Selected excerpt »
State lawmakers look at pros, cons of legalizing marijuana
St. Charles sheriff stands firmly against it
Kyle Barnett - Jan 09, 2014
With the rollout of the country’s first recreational marijuana laws in Washington state and Colorado, some Louisiana lawmakers are taking a look at the positives and negatives of legalizing marijuana in Louisiana.
While some are behind the effort to legalize marijuana in Louisiana, St. Charles Parish Sheriff Greg Champagne said he stands firmly against it.
“I am in opposition to the legalization of marijuana. I believe this would be sending the wrong message to our young people. There is no evidence that the prolonged use of this psychoactive drug makes for a productive adult,” he said. “A certain percentage of our youth will become addicted. I believe drug users are trying to escape reality. While the ‘high’ produced by the THC in marijuana is fairly brief, the ‘impairment’ lasts for many hours after that.”
Marjorie Esman, director of the Louisiana chapter of the American Civil Liberties Union, counters that such arguments could be applied to any number of behaviors people already engage in legally on an everyday basis.
“There are plenty of things that are legal that can harm people long-term. Cigarettes are legal and cigarettes have been demonstrated to have far more adverse effects than marijuana does. Alcohol does as well. There are all types of things that are legal that aren’t good for you, so that’s not a very convincing argument,” she said.
However, Champagne said that he has seen the death and destruction the use and abuse of illegal drugs has caused, most of which started with the initial use of marijuana.
“I certainly feel that we will see the impact of legalization in Colorado and Washington state,” he said. “Undoubtedly, these experiments will have a big impact upon what happens in other states and nationally in the next few years to come.”
State Sen. Gary Smith, of Norco, said the issue of potentially legalizing marijuana or reforming current laws merits further study.

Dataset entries

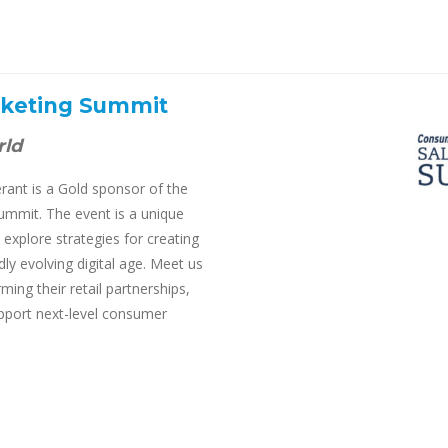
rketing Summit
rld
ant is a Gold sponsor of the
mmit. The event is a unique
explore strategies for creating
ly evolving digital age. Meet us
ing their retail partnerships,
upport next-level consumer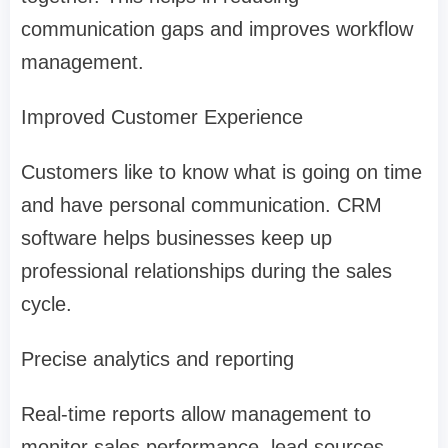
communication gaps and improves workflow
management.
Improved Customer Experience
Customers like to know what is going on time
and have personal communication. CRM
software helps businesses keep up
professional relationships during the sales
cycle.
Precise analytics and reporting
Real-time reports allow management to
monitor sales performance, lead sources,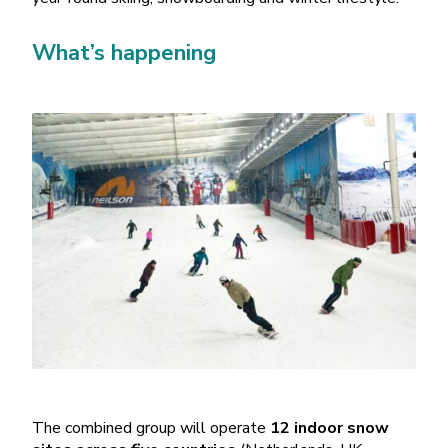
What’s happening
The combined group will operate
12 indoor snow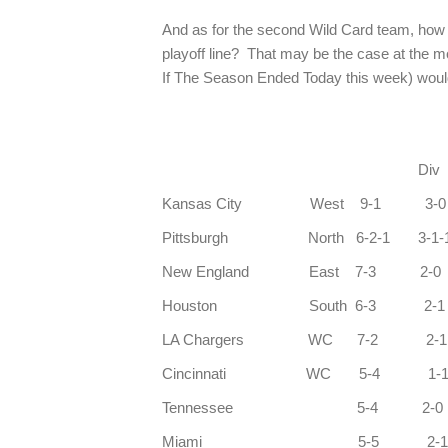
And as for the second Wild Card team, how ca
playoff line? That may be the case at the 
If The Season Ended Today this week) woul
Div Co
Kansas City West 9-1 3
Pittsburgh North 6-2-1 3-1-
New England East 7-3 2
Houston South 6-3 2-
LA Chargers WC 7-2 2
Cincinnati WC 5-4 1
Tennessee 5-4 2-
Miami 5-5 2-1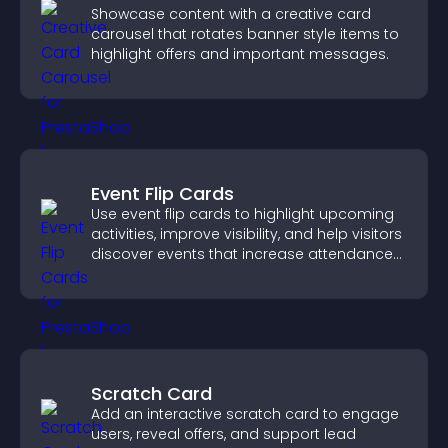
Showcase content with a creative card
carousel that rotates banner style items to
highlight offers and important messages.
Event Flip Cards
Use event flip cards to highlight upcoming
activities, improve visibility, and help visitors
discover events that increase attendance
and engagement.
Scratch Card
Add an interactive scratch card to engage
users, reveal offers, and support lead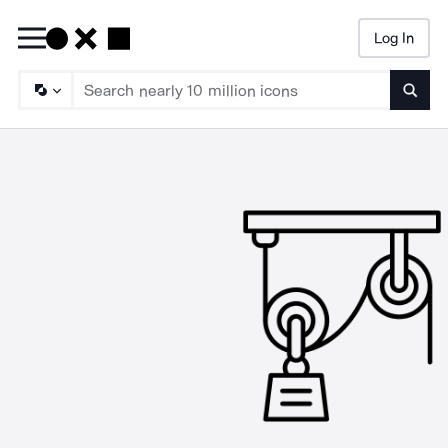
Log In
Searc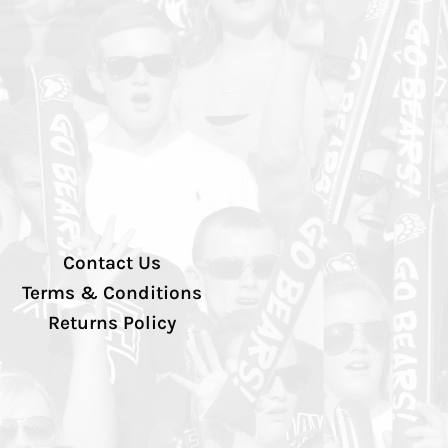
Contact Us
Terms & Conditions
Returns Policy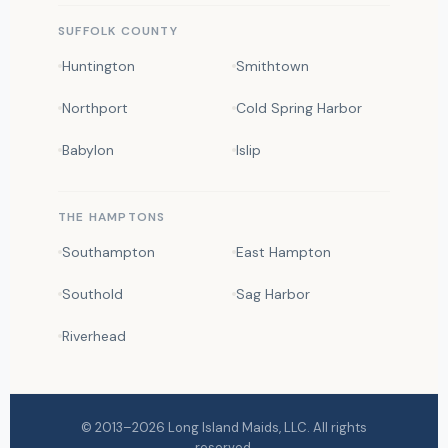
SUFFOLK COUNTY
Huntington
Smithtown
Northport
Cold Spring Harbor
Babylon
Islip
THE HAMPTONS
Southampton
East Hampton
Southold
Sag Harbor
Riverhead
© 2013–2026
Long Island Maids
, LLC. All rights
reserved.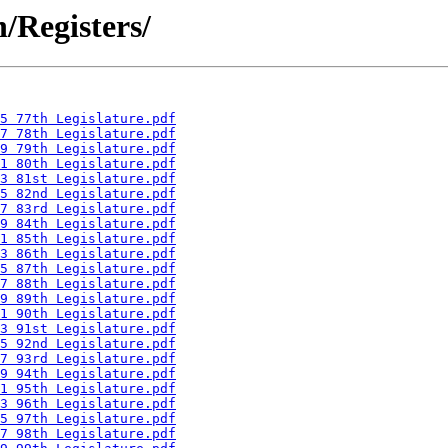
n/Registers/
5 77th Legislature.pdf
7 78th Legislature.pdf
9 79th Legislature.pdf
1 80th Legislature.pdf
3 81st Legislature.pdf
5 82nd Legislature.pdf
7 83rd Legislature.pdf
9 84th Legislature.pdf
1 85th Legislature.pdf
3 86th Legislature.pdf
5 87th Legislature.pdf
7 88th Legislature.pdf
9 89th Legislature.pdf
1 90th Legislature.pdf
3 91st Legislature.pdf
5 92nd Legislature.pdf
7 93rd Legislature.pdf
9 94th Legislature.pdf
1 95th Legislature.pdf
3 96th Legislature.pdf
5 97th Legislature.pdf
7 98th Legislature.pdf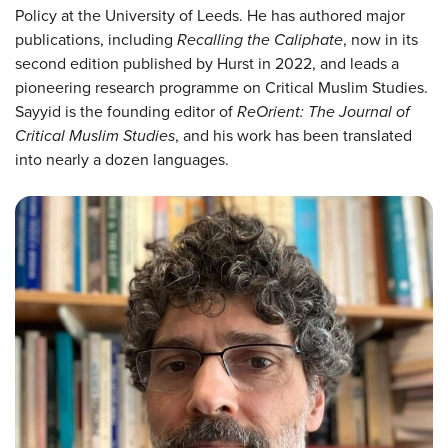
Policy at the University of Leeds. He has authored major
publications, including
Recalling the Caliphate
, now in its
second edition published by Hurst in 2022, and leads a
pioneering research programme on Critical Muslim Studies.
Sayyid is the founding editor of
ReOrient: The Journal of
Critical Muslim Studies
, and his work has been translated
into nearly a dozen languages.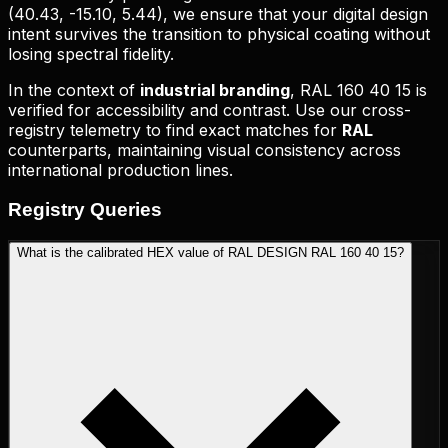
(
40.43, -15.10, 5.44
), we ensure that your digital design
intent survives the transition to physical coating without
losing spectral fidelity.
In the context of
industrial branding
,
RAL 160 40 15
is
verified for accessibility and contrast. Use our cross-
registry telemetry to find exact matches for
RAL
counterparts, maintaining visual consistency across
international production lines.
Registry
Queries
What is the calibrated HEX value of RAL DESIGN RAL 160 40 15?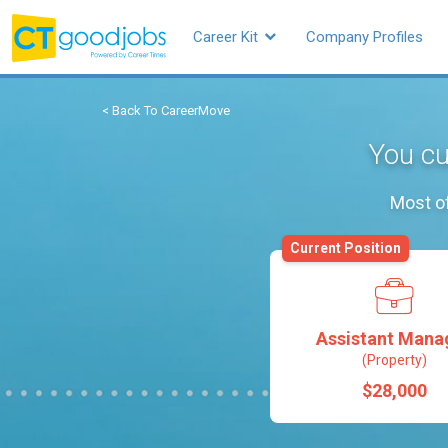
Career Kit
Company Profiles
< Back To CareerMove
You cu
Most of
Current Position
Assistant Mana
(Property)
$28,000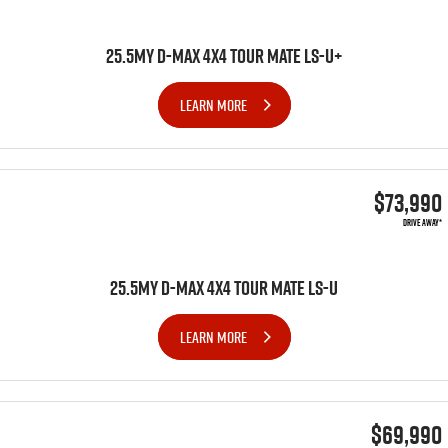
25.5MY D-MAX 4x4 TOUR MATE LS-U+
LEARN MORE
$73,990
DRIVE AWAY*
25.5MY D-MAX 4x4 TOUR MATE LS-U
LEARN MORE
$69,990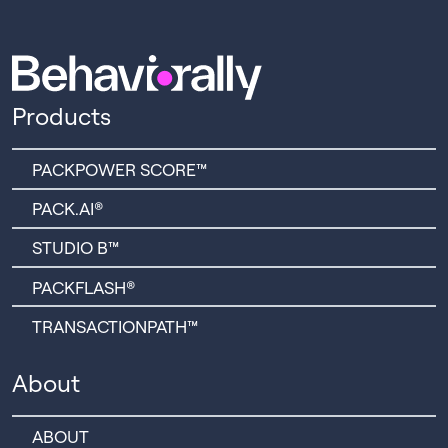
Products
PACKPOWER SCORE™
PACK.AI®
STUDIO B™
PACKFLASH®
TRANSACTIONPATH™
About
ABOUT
==
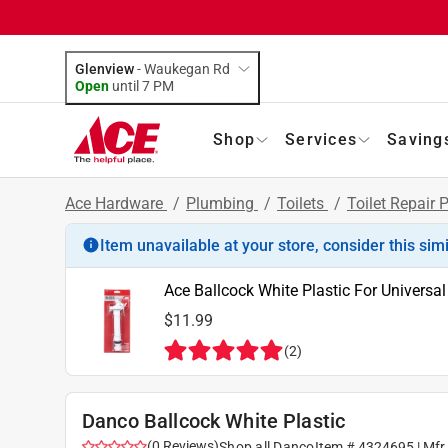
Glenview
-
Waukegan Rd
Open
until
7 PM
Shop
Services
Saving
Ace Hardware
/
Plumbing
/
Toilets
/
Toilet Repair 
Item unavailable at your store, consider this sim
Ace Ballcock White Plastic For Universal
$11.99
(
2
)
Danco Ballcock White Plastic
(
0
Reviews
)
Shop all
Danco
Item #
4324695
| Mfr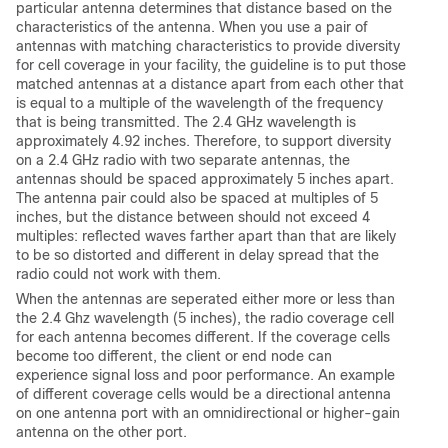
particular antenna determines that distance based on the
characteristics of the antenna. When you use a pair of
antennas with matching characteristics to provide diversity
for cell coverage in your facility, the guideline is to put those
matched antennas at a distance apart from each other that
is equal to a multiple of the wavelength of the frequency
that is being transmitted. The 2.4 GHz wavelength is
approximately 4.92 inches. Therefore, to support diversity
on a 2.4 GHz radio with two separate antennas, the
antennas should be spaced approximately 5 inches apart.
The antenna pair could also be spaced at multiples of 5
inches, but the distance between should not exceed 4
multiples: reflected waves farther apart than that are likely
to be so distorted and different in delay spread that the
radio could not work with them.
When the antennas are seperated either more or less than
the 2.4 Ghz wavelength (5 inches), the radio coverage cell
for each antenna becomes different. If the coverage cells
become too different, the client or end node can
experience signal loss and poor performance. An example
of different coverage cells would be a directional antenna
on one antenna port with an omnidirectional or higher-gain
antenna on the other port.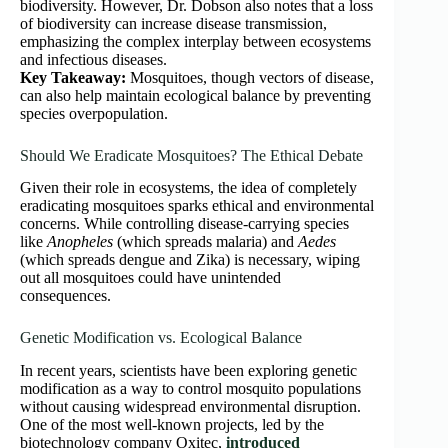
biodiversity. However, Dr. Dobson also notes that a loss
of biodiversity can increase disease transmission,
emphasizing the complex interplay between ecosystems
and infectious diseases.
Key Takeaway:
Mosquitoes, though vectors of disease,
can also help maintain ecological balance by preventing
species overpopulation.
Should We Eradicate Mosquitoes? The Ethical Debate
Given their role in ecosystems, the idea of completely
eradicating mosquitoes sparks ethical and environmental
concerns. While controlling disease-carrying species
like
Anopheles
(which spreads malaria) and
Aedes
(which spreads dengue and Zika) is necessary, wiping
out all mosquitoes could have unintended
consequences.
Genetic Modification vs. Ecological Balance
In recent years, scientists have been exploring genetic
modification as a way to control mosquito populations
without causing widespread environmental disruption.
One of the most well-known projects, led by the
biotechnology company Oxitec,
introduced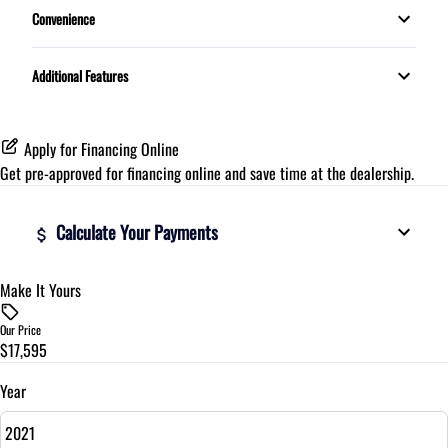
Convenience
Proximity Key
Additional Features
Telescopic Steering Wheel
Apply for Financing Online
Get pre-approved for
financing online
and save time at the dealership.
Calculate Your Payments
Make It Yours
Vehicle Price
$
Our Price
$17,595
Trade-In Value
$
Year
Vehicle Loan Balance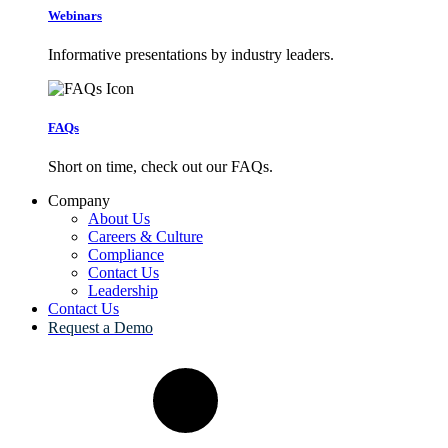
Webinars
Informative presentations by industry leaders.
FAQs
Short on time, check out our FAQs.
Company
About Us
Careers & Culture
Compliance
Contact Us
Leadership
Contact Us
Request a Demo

Instructions »
1 > Answer these questions using the article on legalizing marijuana in Louisiana.
(a) In which two states were the country's first recreational marijuana laws rolled out?
(b) Who directs the Louisiana chapter of the American Civil Liberties Union?
(c) What town is State Sen. Gary Smith from?
2 > Carry on the article about Louisiana lawmakers weighing marijuana legalization, picking up after its final sentence.

Replies »
1 >
(a) Washington state and Colorado
(b) Marjorie Esman
(c) Norco

2 >
“There are certainly negatives to those laws that have been passed in states like Colorado and Washington, but there are some positives to them as well,” he said.
The increase in tax revenue that would come from the legalization of marijuana, as well as the expected reduction in court costs and jail time, would increase funds for the cash-strapped state government.
“The fact is that not only do you derive revenue, but you save revenue, so you are really getting it from two different areas,” Smith said. “You could really change the shape of some local and state (economic) forecasts with it.”
However, Smith said he is troubled by states superseding federal laws that still outlaw the substance, especially if the federal government decides to crack down.
“It is kind of one of those crossroads. The state is saying it is legal, but the federal government is saying it is illegal. You still have a federal prosecutorial system and criminal system set up and I sure would not want us to get crossways as a state and tell our citizens it was alright to do something and then them be punished federally for it,” he said.
For the meantime, Smith said he is interested in seeing how the rollout of the legalized marijuana works in the two states before making any movement in Louisiana.
A recent poll commissioned by the ACLU found that 53 percent of Louisiana voters are behind legalization efforts and that an even higher percentage think only a $100 fine should be assessed to those convicted of marijuana possession, which is a large contrast with current state law.
Louisiana currently has some of the harshest penalties for marijuana possession in the country, with sentences of 20 years in jail for those found guilty of a third offense of marijuana possession.
Esman said before the state can even think about possible legalization, criminal reform should occur first.
“People are getting extremely long sentences for something that is a relatively minor infraction. When the penalty for a drive-by shooting in Louisiana is five years, there is no reason for somebody to be doing 20 years for marijuana possession,” she said.
Champagne disagrees with the assertion that the state’s jails are full of non-violent marijuana offenders who were caught with a single cigarette.
“This is simply not true. Almost all individuals arrested for marijuana are charged with other offenses as well,” he said.
Last year, a bill that would have greatly reduced sentences for habitual marijuana offenders passed the Louisiana House of Representatives, but was not called up for a vote in the Senate before the session ended.
Esman believes that similar legislation will be introduced in this year’s session.
“What I think makes more sense is limiting the penalties. We are going to come back with another bill, maybe more than one, to reduce penalties for marijuana possession,” she said.
In the meantime, efforts are underway at studying the expansion of access to medical marijuana in Louisiana.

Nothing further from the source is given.